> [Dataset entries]

[Start of Attachment]

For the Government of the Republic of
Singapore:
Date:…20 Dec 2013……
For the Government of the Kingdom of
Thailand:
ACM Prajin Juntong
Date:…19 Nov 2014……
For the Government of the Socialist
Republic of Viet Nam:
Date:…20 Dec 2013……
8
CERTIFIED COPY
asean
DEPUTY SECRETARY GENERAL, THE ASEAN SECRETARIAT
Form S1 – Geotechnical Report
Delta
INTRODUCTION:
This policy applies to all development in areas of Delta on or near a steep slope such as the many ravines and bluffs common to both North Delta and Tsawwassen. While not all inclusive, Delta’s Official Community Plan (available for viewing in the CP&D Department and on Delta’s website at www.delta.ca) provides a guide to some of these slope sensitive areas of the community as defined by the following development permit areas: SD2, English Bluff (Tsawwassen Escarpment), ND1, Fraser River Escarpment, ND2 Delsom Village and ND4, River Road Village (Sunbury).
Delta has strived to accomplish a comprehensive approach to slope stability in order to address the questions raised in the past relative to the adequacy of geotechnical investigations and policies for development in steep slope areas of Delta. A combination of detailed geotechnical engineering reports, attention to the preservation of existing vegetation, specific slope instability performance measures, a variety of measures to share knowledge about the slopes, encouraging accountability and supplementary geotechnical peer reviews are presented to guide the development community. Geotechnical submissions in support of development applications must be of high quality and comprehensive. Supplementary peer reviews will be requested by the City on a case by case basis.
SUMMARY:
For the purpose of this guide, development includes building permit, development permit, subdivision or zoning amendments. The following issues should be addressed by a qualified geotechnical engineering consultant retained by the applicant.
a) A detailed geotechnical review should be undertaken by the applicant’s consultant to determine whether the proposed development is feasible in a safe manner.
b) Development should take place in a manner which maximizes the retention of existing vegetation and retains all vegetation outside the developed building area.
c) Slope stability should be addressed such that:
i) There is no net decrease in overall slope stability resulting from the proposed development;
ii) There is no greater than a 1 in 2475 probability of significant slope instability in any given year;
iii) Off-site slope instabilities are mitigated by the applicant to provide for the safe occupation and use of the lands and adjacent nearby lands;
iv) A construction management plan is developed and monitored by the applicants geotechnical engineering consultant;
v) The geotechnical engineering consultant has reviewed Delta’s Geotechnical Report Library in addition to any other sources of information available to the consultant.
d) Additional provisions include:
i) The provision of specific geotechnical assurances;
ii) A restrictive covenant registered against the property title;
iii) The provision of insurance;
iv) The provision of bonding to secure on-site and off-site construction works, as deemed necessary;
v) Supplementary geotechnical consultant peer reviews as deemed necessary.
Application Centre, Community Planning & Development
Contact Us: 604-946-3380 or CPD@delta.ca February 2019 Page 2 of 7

[End of Attachment]

For this exercise, output exactly the lines above from the line with "b) Development should" to the line with "iv) A construction", counting both, and leave out the rest.

b) Development should take place in a manner which maximizes the retention of existing vegetation and retains all vegetation outside the developed building area.
c) Slope stability should be addressed such that:
i) There is no net decrease in overall slope stability resulting from the proposed development;
ii) There is no greater than a 1 in 2475 probability of significant slope instability in any given year;
iii) Off-site slope instabilities are mitigated by the applicant to provide for the safe occupation and use of the lands and adjacent nearby lands;
iv) A construction management plan is developed and monitored by the applicants geotechnical engineering consultant;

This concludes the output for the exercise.